There are two types of synapses: electrical and chemical. At electrical synapses, the plasma membranes of the pre- and postsynaptic cells are joined by gap junctions. These allow the local currents resulting from arriving action potentials to flow directly across the junction through the connecting channels in either direction from one neuron to the neuron on the other side of the junction. This depolarizes the membrane of the second neuron to threshold, initiating an action potential. Communication between cells via electrical synapses is extremely rapid. Although numerous in cardiac and smooth muscles, electrical synapses are relatively rare in the mammalian nervous system.

Exercise requirements ▸
[1] Return the text of the synapse passage between "There are two" and "mammalian nervous system.", inclusive.
[2] List every kind of tissue or body system that the synapse passage names when it says where electrical synapses are common or rare.
The data after this point comes from a separate source.

Dataset extract ▸

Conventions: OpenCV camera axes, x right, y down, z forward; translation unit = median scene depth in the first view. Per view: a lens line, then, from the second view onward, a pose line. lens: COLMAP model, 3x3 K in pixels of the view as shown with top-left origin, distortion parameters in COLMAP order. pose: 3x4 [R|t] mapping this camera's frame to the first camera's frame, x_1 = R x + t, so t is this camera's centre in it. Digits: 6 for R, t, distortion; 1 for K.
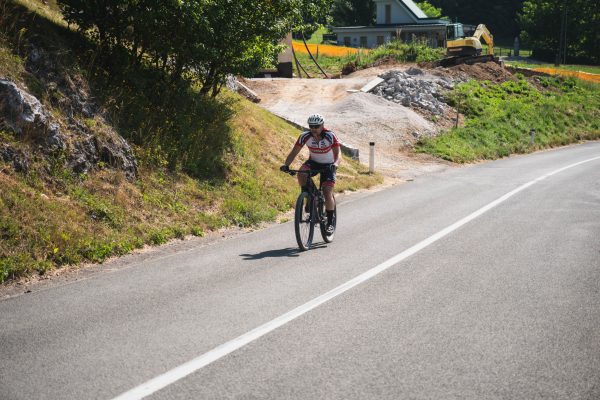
lens RADIAL K [[1547.4, 0, 300.0], [0, 1547.4, 200.0], [0, 0, 1]] dist [0.094262, 1.363879]
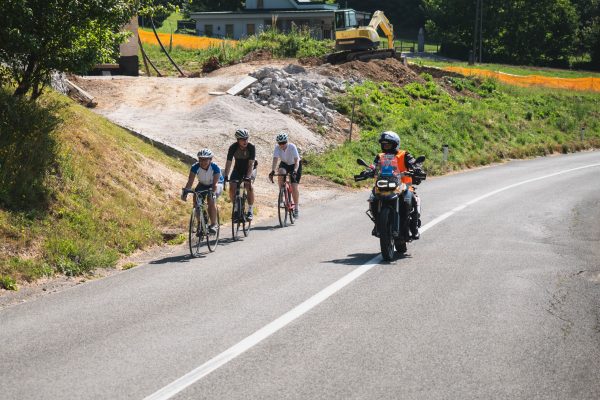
lens RADIAL K [[1547.4, 0, 300.0], [0, 1547.4, 200.0], [0, 0, 1]] dist [0.094262, 1.363879]
pose [[0.995072, 0.001054, 0.099148, -0.001444], [-0.001110, 0.999999, 0.000512, -0.017603], [-0.099148, -0.000619, 0.995073, 0.224118]]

Results ▸
[1]
There are two types of synapses: electrical and chemical. At electrical synapses, the plasma membranes of the pre- and postsynaptic cells are joined by gap junctions. These allow the local currents resulting from arriving action potentials to flow directly across the junction through the connecting channels in either direction from one neuron to the neuron on the other side of the junction. This depolarizes the membrane of the second neuron to threshold, initiating an action potential. Communication between cells via electrical synapses is extremely rapid. Although numerous in cardiac and smooth muscles, electrical synapses are relatively rare in the mammalian nervous system.

[2]
- cardiac muscles
- smooth muscles
- the mammalian nervous system